The whole listing below must be printed again exactly, images excluded.

**Stored data**
--- --- ---
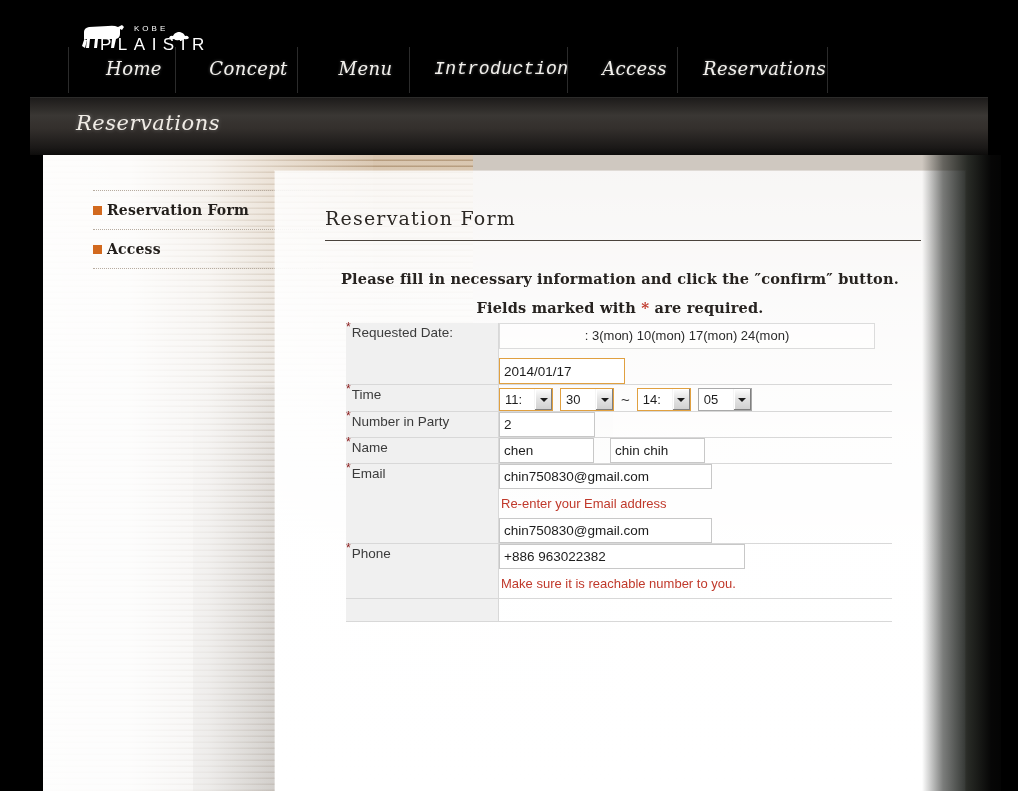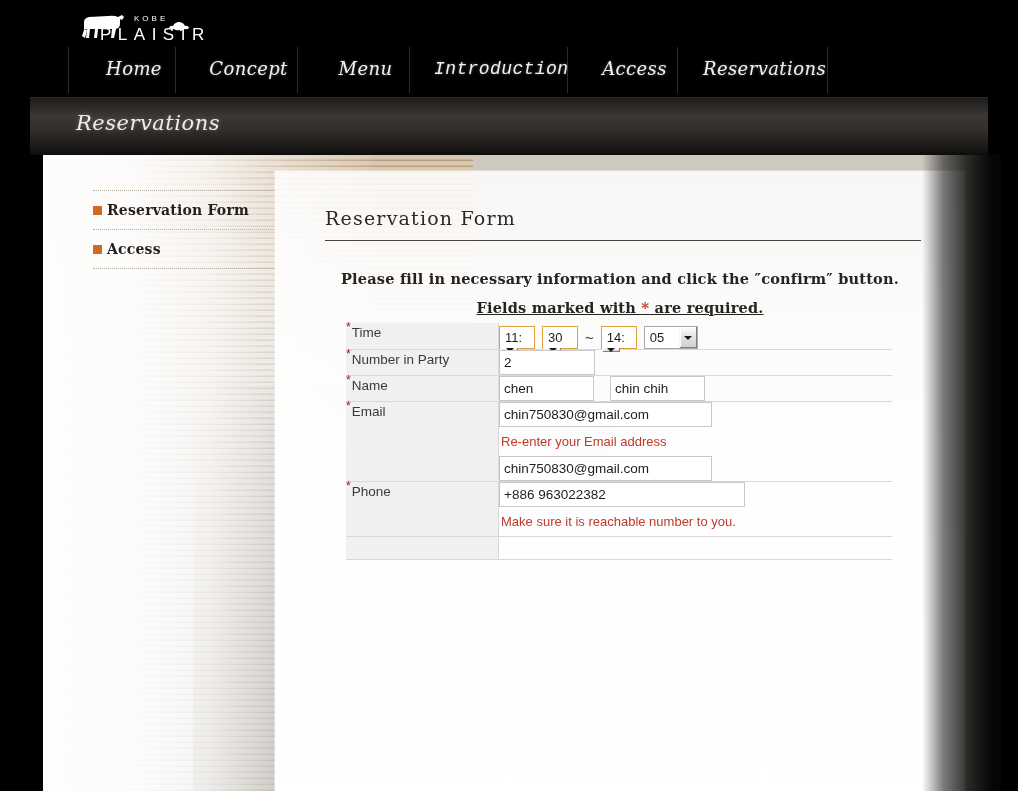--- a/index.html
+++ b/index.html
@@ -26,21 +26,21 @@
   #header {
     position: absolute;
     left: 0; top: 0;
     width: 1018px;
     height: 95px;
     background: #000000;
   }
   #logo {
     position: absolute;
     left: 78px;
-    top: 8px;
+    top: 18px;
     width: 150px;
     height: 36px;
   }
   #logo svg { display: block; }
 
   #nav {
     position: absolute;
     left: 68px;
     top: 47px;
     height: 46px;
@@ -288,21 +288,21 @@
     position: absolute;
     width: 690px;
     text-align: center;
     font-family: "DejaVu Serif", "Liberation Serif", serif;
     font-weight: bold;
     font-size: 14.5px;
     color: #272320;
     letter-spacing: 0.2px;
   }
   .intro-1 { top: 99px; }
-  .intro-2 { top: 128px; text-decoration: underline; }
+  .intro-2 { top: 128px; }
   .req-star { color: #c0392b; font-size: 15px; }
 
   
   #form-table {
     position: absolute;
     left: 71px;
     top: 152px;
     width: 546px;
     border-collapse: collapse;
     font-family: "Liberation Sans", sans-serif;
@@ -375,21 +375,21 @@
   .sel {
     display: inline-flex;
     align-items: stretch;
     height: 23px;
     border: 1px solid #a9a9a9;
     background: #ffffff;
     box-sizing: border-box;
     vertical-align: middle;
     cursor: pointer;
   }
-  .sel.focused { border-color: #e0a040; flex-direction: column; }
+  .sel.focused { border-color: #e0a040; }
   .sel .sel-val {
     min-width: 24px;
     padding: 0 5px 0 5px;
     font-size: 13px;
     color: #1d1d1d;
     line-height: 21px;
     background: #fff;
     white-space: nowrap;
   }
   .sel .sel-btn {
@@ -490,20 +490,29 @@
 
         <div class="form-title">Reservation Form</div>
         <div class="title-rule"></div>
 
         <div class="intro-line intro-1">Please fill in necessary information and click the ″confirm″ button.</div>
         <div class="intro-line intro-2"><span>Fields marked with </span><span class="req-star">*</span><span> are required.</span></div>
 
         <table id="form-table">
           <tbody>
 
+            <tr>
+              <td class="lbl">
+                <div class="lbl-txt"><span class="star">*</span><span>Requested Date:</span></div>
+              </td>
+              <td class="fld">
+                <div class="note-box">: 3(mon) 10(mon) 17(mon) 24(mon)</div>
+                <input class="txt w-date focused" type="text" value="2014/01/17" style="">
+              </td>
+            </tr>
 
             <tr>
               <td class="lbl">
                 <div class="lbl-txt"><span class="star">*</span><span>Time</span></div>
               </td>
               <td class="fld">
                 <div style="padding-top:3px;">
                   <span class="sel focused">
                     <span class="sel-val">11:</span>
                     <span class="sel-btn">

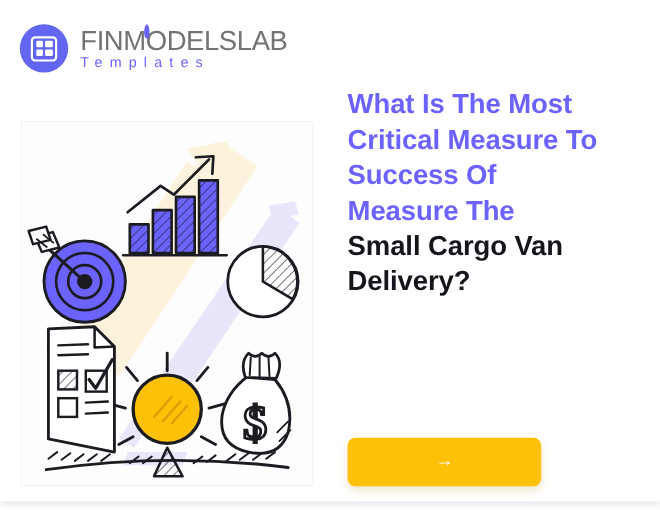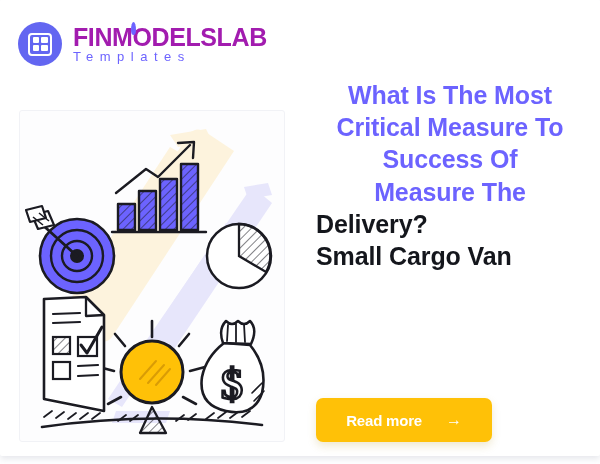--- a/index.html
+++ b/index.html
@@ -58,23 +58,23 @@
     box-sizing: border-box;
   }
   .logo-grid i {
     background: #ffffff;
     border-radius: 1px;
     display: block;
   }
   .logo-text { display: block; }
   .logo-word {
     font-size: 25px;
-    font-weight: bold;
+    font-weight: normal;
     letter-spacing: -0.4px;
-    color: #a21caf;
+    color: #737373;
     line-height: 1;
     position: relative;
     display: inline-block;
   }
   .logo-drop {
     position: absolute;
     left: 58px;
     top: -3px;
     width: 5px;
     height: 13px;
@@ -107,21 +107,21 @@
   .headline {
     position: absolute;
     left: 316px;
     top: 62px;
     width: 268px;
     font-size: 25px;
     font-weight: bold;
     line-height: 1.29;
     letter-spacing: -0.1px;
   }
-  .headline .q { color: #6C63FF; display: block; text-align: center; }
+  .headline .q { color: #6C63FF; display: block; }
   .headline .s { color: #14161c; display: block; }
 
   
   .btn {
     position: absolute;
     left: 316px;
     top: 398px;
     width: 176px;
     height: 44px;
     background: #FFC107;
@@ -294,22 +294,21 @@
         <line x1="222" y1="306" x2="230" y2="300"></line>
       </g>
     </svg>
   </div>
 
   <h1 class="headline">
     <span class="q">What Is The Most</span>
     <span class="q">Critical Measure To</span>
     <span class="q">Success Of</span>
     <span class="q">Measure The</span>
+    <span class="s">Small Cargo Van</span>
     <span class="s">Delivery?</span>
-    <span class="s">Small Cargo Van</span>
   </h1>
 
   <button class="btn">
-    <span>Read more</span>
     <span class="arrow">→</span>
   </button>
 
 </div>
 
 </body></html>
--- --- ---
**Exercise answer**
--- a/index.html
+++ b/index.html
@@ -26,21 +26,21 @@
   #header {
     position: absolute;
     left: 0; top: 0;
     width: 1018px;
     height: 95px;
     background: #000000;
   }
   #logo {
     position: absolute;
     left: 78px;
-    top: 8px;
+    top: 18px;
     width: 150px;
     height: 36px;
   }
   #logo svg { display: block; }
 
   #nav {
     position: absolute;
     left: 68px;
     top: 47px;
     height: 46px;
@@ -288,21 +288,21 @@
     position: absolute;
     width: 690px;
     text-align: center;
     font-family: "DejaVu Serif", "Liberation Serif", serif;
     font-weight: bold;
     font-size: 14.5px;
     color: #272320;
     letter-spacing: 0.2px;
   }
   .intro-1 { top: 99px; }
-  .intro-2 { top: 128px; text-decoration: underline; }
+  .intro-2 { top: 128px; }
   .req-star { color: #c0392b; font-size: 15px; }
 
   
   #form-table {
     position: absolute;
     left: 71px;
     top: 152px;
     width: 546px;
     border-collapse: collapse;
     font-family: "Liberation Sans", sans-serif;
@@ -375,21 +375,21 @@
   .sel {
     display: inline-flex;
     align-items: stretch;
     height: 23px;
     border: 1px solid #a9a9a9;
     background: #ffffff;
     box-sizing: border-box;
     vertical-align: middle;
     cursor: pointer;
   }
-  .sel.focused { border-color: #e0a040; flex-direction: column; }
+  .sel.focused { border-color: #e0a040; }
   .sel .sel-val {
     min-width: 24px;
     padding: 0 5px 0 5px;
     font-size: 13px;
     color: #1d1d1d;
     line-height: 21px;
     background: #fff;
     white-space: nowrap;
   }
   .sel .sel-btn {
@@ -490,20 +490,29 @@
 
         <div class="form-title">Reservation Form</div>
         <div class="title-rule"></div>
 
         <div class="intro-line intro-1">Please fill in necessary information and click the ″confirm″ button.</div>
         <div class="intro-line intro-2"><span>Fields marked with </span><span class="req-star">*</span><span> are required.</span></div>
 
         <table id="form-table">
           <tbody>
 
+            <tr>
+              <td class="lbl">
+                <div class="lbl-txt"><span class="star">*</span><span>Requested Date:</span></div>
+              </td>
+              <td class="fld">
+                <div class="note-box">: 3(mon) 10(mon) 17(mon) 24(mon)</div>
+                <input class="txt w-date focused" type="text" value="2014/01/17" style="">
+              </td>
+            </tr>
 
             <tr>
               <td class="lbl">
                 <div class="lbl-txt"><span class="star">*</span><span>Time</span></div>
               </td>
               <td class="fld">
                 <div style="padding-top:3px;">
                   <span class="sel focused">
                     <span class="sel-val">11:</span>
                     <span class="sel-btn">

--- a/index.html
+++ b/index.html
@@ -58,23 +58,23 @@
     box-sizing: border-box;
   }
   .logo-grid i {
     background: #ffffff;
     border-radius: 1px;
     display: block;
   }
   .logo-text { display: block; }
   .logo-word {
     font-size: 25px;
-    font-weight: bold;
+    font-weight: normal;
     letter-spacing: -0.4px;
-    color: #a21caf;
+    color: #737373;
     line-height: 1;
     position: relative;
     display: inline-block;
   }
   .logo-drop {
     position: absolute;
     left: 58px;
     top: -3px;
     width: 5px;
     height: 13px;
@@ -107,21 +107,21 @@
   .headline {
     position: absolute;
     left: 316px;
     top: 62px;
     width: 268px;
     font-size: 25px;
     font-weight: bold;
     line-height: 1.29;
     letter-spacing: -0.1px;
   }
-  .headline .q { color: #6C63FF; display: block; text-align: center; }
+  .headline .q { color: #6C63FF; display: block; }
   .headline .s { color: #14161c; display: block; }
 
   
   .btn {
     position: absolute;
     left: 316px;
     top: 398px;
     width: 176px;
     height: 44px;
     background: #FFC107;
@@ -294,22 +294,21 @@
         <line x1="222" y1="306" x2="230" y2="300"></line>
       </g>
     </svg>
   </div>
 
   <h1 class="headline">
     <span class="q">What Is The Most</span>
     <span class="q">Critical Measure To</span>
     <span class="q">Success Of</span>
     <span class="q">Measure The</span>
+    <span class="s">Small Cargo Van</span>
     <span class="s">Delivery?</span>
-    <span class="s">Small Cargo Van</span>
   </h1>
 
   <button class="btn">
-    <span>Read more</span>
     <span class="arrow">→</span>
   </button>
 
 </div>
 
 </body></html>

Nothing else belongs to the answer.